Xaba's memory and the destroyed studio have been remembered in the Bus Factory studio. His linocuts decorate the wooden doors, and a gallery has been named after him. Several of his collages are on display in the exhibition. Poignant remnants of metal from the fire decorate the staircase at the studio.
It hosts international artists and educators who come to impart their skills. Exchanges with printmaking and papermaking studios around the world have taken place, all adding to the richness of the experience for the artists. Three graduates were selected to attend the Elizabeth Pons Lithography studio in Paris in 2010. Some 15 students have been on overseas exchange programmes over the years.
"We pride ourselves on graduating young people who can think about our world in new ways, plan for their own economic sustenance, and who understand the quest for self-actualisation," states Berman.
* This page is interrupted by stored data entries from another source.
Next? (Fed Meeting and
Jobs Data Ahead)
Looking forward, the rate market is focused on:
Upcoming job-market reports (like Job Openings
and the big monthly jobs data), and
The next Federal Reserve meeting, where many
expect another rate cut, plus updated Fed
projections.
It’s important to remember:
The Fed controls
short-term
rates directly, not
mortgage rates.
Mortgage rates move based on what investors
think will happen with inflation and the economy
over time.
She continues: "Each of these artists, in his own way, uses art to communicate his emotional reaction to or social commentary on the realities of life in South Africa. Their various approaches to art and society strongly reflect the values and commitment developed during their studies and work at Artist Proof Studio – caring for others, protecting human rights, bringing crucial issues into the light for debate, learning and most importantly, ensuring that the issues are addressed and people's lives improved."
The intriguing aspect of printmaking is that artists have to think in the negative, as their art lies flat and is then reversed in the printing process, to give the positive image. Watts says of Berman: "Kim is a great visionary. Kentridge described it best when he said in his talk on Sunday that printmakers are able to look at the world in a different way. Because they work in negative images, and are used to having to imagine what their final product will look like when eventually transferred to paper, they do not take things for what they are. They have the skills to see one world and imagine another, better one. Kim is one of those people."
Watts talks of Berman's dream: "Artist Proof Studio has now come of age and is a fully fledged centre of printmaking excellence that can hold its own as a gallery, professional studio and educational centre. This was Kim's dream, which has been realised through a continuous, democratic community process that has always been dynamic and inclusive. It embodies all that is imagined in ubuntu."